NEW YORK -- Soon, the Blue Jays need two or three individual performances to overlap with one another.
Manager John Schneider calls this “playing in sync.” It was the Blue Jays’ superpower a year ago, this constant sense of coordination throughout the lineup, but it’s felt so rare in 2026. Each game has its star, like Daulton Varsho going 4-for-5 with a diving catch in Tuesday night’s 5-4 loss to the Yankees, but too many of those have been stuck being one-man shows.
This is what mattered most from Tuesday night at Yankee Stadium:
1) PEAKS: Early dominance
Three innings, six strikeouts and Cy Young stuff. We saw the very best of Dylan Cease, and he saved his best for Aaron Judge.
In their first battle, Cease pumped a 99.7 mph heater right past Judge. It was the hardest pitch of the night until Cease hit 100 mph on the dot later in the game… also to Judge.
When it happened, that strikeout of Judge felt like the moment we’d be looking back on after a Blue Jays win, even in the very first inning. It was such a bold pitch -- maybe even a dangerous one over the plate to the reigning AL MVP -- but this was best on best, an elite pitcher challenging an elite hitter to do something.
The rest of Cease’s night wasn’t as kind to him, but by the time he walked off the mound after five innings of four-run ball, he’d struck out nine, bringing Cease to 84 on the season. Only Milwaukee’s Jacob Misiorowski has struck out more batters (88) in MLB this season, and Cease has built a comfortable lead in the American League over second-place Gavin Williams of the Guardians (73).
2) … AND VALLEYS: The homers
Three innings into this one, Cease had allowed just one home run over 55 1/3 innings. Then, the Yankees took him deep in each of the next two. Things change quickly at Yankee Stadium.
The three-run shot to Ryan McMahon was the classic example of a hitter letting the pitcher’s velocity do the work for them. McMahon didn’t come out of his shoes on this one, but instead put a solid swing on a 98.5 mph fastball and watched it soar the other way. The issue here wasn’t the home run, but the two walks earlier in the inning, one each to Judge and Jazz Chisholm. Solo shots are easy enough to survive, but three-run shots that score a pair of walks can be back-breakers.
The same happened the next inning on Ben Rice’s 16th of the season. It’s hard to fault Cease for this homer -- more credit goes to an excellent swing by Rice -- but again, there was a walk right in front of Rice. Free baserunners become runs all too easily in The Bronx.

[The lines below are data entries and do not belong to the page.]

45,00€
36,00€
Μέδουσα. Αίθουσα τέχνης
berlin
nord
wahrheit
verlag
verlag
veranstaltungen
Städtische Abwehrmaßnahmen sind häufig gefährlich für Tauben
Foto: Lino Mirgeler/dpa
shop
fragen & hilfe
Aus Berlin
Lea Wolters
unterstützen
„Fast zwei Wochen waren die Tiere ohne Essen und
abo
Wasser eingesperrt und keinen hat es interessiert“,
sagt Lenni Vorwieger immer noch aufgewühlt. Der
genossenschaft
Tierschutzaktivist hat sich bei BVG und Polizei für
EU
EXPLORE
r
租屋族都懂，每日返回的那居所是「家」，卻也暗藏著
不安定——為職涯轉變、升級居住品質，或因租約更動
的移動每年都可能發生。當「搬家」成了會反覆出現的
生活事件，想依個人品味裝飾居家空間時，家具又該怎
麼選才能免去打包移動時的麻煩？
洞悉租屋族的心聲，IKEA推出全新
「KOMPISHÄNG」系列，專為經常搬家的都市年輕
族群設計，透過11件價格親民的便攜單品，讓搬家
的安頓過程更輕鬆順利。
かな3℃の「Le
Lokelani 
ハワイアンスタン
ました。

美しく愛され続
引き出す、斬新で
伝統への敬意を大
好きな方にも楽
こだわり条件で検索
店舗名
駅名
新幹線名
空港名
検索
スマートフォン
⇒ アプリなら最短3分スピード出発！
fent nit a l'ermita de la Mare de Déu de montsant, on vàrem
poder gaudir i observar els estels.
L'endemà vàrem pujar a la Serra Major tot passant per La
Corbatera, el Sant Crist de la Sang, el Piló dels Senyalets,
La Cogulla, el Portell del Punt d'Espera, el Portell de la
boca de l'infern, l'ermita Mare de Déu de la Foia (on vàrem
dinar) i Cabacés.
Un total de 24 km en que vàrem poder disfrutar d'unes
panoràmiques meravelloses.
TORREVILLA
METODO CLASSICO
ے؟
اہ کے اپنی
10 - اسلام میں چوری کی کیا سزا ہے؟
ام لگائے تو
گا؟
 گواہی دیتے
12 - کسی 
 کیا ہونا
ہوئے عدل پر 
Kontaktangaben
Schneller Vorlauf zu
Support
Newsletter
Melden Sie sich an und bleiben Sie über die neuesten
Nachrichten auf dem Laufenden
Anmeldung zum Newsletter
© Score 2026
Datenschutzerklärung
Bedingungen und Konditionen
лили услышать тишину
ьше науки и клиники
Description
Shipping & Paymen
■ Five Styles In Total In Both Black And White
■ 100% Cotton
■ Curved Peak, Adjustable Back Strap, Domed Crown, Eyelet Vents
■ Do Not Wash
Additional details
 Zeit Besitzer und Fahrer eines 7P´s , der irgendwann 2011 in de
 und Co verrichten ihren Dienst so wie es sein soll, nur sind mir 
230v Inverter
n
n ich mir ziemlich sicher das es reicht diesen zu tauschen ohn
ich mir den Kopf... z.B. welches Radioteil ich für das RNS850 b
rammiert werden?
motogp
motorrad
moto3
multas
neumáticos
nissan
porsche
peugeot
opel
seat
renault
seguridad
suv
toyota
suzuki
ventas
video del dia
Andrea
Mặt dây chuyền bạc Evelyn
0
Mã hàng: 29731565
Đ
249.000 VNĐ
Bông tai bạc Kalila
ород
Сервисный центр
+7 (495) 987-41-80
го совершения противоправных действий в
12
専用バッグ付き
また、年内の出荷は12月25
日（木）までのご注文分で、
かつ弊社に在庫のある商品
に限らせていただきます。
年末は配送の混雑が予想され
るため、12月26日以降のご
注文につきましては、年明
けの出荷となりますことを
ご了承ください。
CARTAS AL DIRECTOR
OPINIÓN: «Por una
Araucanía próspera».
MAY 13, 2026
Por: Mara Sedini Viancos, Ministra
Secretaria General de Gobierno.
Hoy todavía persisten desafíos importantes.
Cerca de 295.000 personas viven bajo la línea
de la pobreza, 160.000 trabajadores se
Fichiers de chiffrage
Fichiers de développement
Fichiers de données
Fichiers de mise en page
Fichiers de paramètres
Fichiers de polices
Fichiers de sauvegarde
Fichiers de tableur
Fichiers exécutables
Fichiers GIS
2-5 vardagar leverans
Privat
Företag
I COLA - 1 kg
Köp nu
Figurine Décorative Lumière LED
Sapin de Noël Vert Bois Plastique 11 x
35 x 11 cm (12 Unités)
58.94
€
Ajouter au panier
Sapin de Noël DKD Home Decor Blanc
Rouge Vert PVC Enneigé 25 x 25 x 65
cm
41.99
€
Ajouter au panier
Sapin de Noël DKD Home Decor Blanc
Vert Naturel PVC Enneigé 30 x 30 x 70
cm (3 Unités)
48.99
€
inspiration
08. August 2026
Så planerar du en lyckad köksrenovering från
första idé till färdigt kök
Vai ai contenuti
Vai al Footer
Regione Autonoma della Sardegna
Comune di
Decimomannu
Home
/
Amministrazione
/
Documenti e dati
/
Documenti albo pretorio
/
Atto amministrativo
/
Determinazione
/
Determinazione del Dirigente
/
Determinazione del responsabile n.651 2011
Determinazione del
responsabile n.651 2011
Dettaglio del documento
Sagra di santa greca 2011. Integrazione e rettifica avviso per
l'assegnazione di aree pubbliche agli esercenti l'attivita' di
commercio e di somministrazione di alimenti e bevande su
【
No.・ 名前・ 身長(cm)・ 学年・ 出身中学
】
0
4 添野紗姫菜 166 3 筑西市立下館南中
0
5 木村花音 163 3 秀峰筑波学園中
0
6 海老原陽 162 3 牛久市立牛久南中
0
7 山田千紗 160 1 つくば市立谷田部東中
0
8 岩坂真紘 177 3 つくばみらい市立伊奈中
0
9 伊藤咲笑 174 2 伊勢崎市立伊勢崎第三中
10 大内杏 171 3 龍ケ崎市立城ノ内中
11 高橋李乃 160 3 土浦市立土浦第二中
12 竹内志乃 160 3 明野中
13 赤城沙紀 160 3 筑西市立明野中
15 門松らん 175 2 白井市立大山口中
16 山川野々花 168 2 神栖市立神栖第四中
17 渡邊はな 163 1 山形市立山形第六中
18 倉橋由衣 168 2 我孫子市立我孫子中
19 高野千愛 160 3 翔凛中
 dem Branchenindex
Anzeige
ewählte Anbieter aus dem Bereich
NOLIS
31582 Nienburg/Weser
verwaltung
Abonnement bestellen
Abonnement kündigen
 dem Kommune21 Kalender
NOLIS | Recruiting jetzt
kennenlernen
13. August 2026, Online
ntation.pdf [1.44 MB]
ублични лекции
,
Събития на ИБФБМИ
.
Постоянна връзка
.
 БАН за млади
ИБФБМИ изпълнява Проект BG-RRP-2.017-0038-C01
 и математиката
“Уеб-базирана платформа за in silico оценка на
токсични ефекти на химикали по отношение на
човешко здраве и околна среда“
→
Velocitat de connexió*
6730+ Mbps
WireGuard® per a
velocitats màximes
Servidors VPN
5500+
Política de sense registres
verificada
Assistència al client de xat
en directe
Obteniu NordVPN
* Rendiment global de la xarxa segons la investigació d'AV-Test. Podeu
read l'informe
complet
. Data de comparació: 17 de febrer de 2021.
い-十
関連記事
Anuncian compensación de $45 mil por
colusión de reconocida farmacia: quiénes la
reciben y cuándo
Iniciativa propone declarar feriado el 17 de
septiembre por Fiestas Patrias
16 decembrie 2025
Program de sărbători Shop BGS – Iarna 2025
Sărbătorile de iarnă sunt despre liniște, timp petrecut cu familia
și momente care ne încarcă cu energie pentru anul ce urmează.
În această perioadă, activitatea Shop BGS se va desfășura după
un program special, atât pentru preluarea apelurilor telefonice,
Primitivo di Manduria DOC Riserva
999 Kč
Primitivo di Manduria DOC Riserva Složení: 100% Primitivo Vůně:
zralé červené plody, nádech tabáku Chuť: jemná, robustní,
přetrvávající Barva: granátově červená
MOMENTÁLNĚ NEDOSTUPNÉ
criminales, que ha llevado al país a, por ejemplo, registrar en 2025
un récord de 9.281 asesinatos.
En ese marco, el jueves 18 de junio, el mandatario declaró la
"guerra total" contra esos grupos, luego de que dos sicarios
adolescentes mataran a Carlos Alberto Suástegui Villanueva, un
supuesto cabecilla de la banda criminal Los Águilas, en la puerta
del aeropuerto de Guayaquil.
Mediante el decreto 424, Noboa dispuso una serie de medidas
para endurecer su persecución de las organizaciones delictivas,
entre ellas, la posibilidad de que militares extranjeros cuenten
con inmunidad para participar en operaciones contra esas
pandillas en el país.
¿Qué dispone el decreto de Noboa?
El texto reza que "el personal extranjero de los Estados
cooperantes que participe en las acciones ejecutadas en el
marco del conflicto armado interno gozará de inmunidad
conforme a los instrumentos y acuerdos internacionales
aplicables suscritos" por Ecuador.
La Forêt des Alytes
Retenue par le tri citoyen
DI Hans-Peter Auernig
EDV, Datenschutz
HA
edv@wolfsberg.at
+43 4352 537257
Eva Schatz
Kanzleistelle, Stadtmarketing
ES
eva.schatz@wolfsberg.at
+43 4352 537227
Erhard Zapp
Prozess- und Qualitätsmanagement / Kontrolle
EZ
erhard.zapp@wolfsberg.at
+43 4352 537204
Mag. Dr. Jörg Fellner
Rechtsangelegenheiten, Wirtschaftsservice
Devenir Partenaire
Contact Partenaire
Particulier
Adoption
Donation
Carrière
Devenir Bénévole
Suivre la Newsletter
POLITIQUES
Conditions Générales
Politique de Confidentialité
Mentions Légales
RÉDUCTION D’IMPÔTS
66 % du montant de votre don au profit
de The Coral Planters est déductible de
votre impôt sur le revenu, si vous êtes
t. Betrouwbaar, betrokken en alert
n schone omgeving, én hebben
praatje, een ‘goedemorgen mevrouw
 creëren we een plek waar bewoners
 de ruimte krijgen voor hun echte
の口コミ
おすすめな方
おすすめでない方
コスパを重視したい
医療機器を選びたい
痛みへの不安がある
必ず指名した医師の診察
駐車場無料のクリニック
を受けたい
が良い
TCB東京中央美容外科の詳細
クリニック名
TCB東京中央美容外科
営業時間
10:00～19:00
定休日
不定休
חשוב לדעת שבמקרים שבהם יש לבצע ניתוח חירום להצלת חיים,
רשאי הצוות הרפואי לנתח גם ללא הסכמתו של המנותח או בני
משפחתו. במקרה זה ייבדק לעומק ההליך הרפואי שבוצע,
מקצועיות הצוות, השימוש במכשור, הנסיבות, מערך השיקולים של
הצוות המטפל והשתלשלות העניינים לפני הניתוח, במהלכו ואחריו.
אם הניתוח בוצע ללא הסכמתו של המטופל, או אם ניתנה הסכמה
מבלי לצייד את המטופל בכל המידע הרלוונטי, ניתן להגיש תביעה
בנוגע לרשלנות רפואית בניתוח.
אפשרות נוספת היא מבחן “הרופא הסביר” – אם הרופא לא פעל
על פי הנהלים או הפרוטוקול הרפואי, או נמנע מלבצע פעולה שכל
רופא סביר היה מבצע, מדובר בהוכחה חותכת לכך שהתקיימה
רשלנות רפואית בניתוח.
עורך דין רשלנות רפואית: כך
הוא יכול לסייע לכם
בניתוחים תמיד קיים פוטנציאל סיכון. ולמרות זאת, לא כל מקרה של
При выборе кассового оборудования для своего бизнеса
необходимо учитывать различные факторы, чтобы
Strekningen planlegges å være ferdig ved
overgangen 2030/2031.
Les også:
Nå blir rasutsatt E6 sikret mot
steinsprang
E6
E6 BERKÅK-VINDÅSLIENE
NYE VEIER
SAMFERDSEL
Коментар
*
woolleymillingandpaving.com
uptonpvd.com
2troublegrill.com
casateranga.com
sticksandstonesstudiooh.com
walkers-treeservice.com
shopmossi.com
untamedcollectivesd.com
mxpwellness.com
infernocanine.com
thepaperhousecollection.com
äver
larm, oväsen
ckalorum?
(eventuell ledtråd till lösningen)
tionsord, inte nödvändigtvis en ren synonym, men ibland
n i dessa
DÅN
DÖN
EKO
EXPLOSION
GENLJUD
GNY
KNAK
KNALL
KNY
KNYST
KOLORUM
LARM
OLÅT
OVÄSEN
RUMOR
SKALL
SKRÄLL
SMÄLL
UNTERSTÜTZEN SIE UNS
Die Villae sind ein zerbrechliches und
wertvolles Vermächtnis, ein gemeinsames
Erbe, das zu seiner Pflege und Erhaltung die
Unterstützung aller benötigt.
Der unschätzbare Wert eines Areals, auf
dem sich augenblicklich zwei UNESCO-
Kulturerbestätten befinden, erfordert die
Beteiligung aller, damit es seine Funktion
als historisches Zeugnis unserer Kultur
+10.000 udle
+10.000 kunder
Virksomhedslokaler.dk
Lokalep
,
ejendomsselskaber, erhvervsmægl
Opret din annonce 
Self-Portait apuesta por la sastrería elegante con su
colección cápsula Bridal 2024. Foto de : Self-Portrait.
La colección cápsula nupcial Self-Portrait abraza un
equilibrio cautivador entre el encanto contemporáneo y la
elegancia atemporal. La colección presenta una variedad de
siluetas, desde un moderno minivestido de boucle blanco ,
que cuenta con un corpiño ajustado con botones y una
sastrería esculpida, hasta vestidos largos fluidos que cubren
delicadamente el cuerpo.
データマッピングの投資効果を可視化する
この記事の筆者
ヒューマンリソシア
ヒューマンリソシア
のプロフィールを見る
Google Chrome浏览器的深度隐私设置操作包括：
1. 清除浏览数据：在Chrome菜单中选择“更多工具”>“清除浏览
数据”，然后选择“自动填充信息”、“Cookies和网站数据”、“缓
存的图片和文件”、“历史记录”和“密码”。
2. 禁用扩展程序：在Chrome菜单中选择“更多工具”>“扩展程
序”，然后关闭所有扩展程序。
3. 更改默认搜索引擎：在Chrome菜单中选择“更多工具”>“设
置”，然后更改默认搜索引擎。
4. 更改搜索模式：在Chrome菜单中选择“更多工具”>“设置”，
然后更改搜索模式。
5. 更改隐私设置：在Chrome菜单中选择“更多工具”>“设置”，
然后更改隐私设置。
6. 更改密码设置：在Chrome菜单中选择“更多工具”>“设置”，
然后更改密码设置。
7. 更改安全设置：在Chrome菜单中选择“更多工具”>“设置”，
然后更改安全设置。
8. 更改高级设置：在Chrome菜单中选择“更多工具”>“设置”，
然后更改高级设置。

3) THE BATS: Where’s the second act?
Their fourth inning felt like the Blue Jays of old, an onslaught of base hits and bunts, an assembly line that just kept moving. Then? Nothing, until Vladimir Guerrero Jr.'s sac fly brought the game within one in the ninth.
Toronto is searching for a lineup right now, which is hard to do without Alejandro Kirk and Addison Barger. At this point, there aren’t many options left; the hitters just need to hit.
“It was easy to either set it or tweak it a little bit. It’s been a little tougher to find the right set of pockets, if you will,” Schneider said. “Then, how are you going to be able to deploy when their bullpen comes in? We’re getting there. We’re definitely getting there. It’s different people. The best way to put it is, ‘OK, who’s playing the part of so-and-so that’s not here?’”
The idea of “pockets” is crucial here. Last year, the top three hitters mashed, the middle three had a solid mix of contact and power (like Kirk) and the bottom three represented the chaos, full of bunts and moving runners. Those pockets had a real identity, which allowed Schneider and his coaches to be more aggressive. This year, those identities are still awfully cloudy.